LISTED RECORDS below:

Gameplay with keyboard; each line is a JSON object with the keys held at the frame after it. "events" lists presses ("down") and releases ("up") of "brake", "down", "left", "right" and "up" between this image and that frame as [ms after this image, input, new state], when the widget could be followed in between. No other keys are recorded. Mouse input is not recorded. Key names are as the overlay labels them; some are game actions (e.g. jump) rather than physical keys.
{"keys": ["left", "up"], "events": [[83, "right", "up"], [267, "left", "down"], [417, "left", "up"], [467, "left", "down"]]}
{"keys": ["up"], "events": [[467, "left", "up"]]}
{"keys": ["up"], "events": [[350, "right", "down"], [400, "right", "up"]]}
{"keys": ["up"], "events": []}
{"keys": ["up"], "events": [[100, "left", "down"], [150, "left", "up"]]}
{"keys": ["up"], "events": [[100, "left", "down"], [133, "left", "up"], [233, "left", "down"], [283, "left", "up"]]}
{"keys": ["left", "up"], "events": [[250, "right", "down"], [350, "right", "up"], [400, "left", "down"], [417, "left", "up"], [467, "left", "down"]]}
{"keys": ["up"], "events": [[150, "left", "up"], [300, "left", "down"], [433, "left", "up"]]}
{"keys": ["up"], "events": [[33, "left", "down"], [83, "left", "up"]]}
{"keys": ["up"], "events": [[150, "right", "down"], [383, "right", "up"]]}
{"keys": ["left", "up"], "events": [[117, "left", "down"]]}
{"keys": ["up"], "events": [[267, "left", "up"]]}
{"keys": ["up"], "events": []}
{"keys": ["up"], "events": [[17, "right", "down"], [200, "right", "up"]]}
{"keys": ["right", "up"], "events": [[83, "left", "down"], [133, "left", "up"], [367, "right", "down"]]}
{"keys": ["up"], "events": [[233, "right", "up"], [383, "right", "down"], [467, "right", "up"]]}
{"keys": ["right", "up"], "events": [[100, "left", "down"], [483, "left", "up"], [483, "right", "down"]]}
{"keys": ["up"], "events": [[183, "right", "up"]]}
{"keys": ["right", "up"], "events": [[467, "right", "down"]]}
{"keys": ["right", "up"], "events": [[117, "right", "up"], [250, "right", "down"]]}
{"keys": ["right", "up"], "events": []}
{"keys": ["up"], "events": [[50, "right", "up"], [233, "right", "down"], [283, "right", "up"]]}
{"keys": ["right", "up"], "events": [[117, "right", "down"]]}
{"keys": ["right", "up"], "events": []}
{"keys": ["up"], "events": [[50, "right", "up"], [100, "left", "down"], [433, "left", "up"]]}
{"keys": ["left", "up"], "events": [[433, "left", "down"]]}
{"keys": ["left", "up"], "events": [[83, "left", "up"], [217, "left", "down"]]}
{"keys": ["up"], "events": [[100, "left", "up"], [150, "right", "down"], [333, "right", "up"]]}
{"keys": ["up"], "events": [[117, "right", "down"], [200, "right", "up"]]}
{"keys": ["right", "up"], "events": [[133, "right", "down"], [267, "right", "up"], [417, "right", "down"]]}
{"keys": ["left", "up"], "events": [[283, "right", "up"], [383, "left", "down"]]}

End of LISTED RECORDS.

== EXERCISE DETAILS ==
An exact reproduction of all the entries, complete to the last line, is needed.

== TASK ANSWER ==
Gameplay with keyboard; each line is a JSON object with the keys held at the frame after it. "events" lists presses ("down") and releases ("up") of "brake", "down", "left", "right" and "up" between this image and that frame as [ms after this image, input, new state], when the widget could be followed in between. No other keys are recorded. Mouse input is not recorded. Key names are as the overlay labels them; some are game actions (e.g. jump) rather than physical keys.
{"keys": ["left", "up"], "events": [[83, "right", "up"], [267, "left", "down"], [417, "left", "up"], [467, "left", "down"]]}
{"keys": ["up"], "events": [[467, "left", "up"]]}
{"keys": ["up"], "events": [[350, "right", "down"], [400, "right", "up"]]}
{"keys": ["up"], "events": []}
{"keys": ["up"], "events": [[100, "left", "down"], [150, "left", "up"]]}
{"keys": ["up"], "events": [[100, "left", "down"], [133, "left", "up"], [233, "left", "down"], [283, "left", "up"]]}
{"keys": ["left", "up"], "events": [[250, "right", "down"], [350, "right", "up"], [400, "left", "down"], [417, "left", "up"], [467, "left", "down"]]}
{"keys": ["up"], "events": [[150, "left", "up"], [300, "left", "down"], [433, "left", "up"]]}
{"keys": ["up"], "events": [[33, "left", "down"], [83, "left", "up"]]}
{"keys": ["up"], "events": [[150, "right", "down"], [383, "right", "up"]]}
{"keys": ["left", "up"], "events": [[117, "left", "down"]]}
{"keys": ["up"], "events": [[267, "left", "up"]]}
{"keys": ["up"], "events": []}
{"keys": ["up"], "events": [[17, "right", "down"], [200, "right", "up"]]}
{"keys": ["right", "up"], "events": [[83, "left", "down"], [133, "left", "up"], [367, "right", "down"]]}
{"keys": ["up"], "events": [[233, "right", "up"], [383, "right", "down"], [467, "right", "up"]]}
{"keys": ["right", "up"], "events": [[100, "left", "down"], [483, "left", "up"], [483, "right", "down"]]}
{"keys": ["up"], "events": [[183, "right", "up"]]}
{"keys": ["right", "up"], "events": [[467, "right", "down"]]}
{"keys": ["right", "up"], "events": [[117, "right", "up"], [250, "right", "down"]]}
{"keys": ["right", "up"], "events": []}
{"keys": ["up"], "events": [[50, "right", "up"], [233, "right", "down"], [283, "right", "up"]]}
{"keys": ["right", "up"], "events": [[117, "right", "down"]]}
{"keys": ["right", "up"], "events": []}
{"keys": ["up"], "events": [[50, "right", "up"], [100, "left", "down"], [433, "left", "up"]]}
{"keys": ["left", "up"], "events": [[433, "left", "down"]]}
{"keys": ["left", "up"], "events": [[83, "left", "up"], [217, "left", "down"]]}
{"keys": ["up"], "events": [[100, "left", "up"], [150, "right", "down"], [333, "right", "up"]]}
{"keys": ["up"], "events": [[117, "right", "down"], [200, "right", "up"]]}
{"keys": ["right", "up"], "events": [[133, "right", "down"], [267, "right", "up"], [417, "right", "down"]]}
{"keys": ["left", "up"], "events": [[283, "right", "up"], [383, "left", "down"]]}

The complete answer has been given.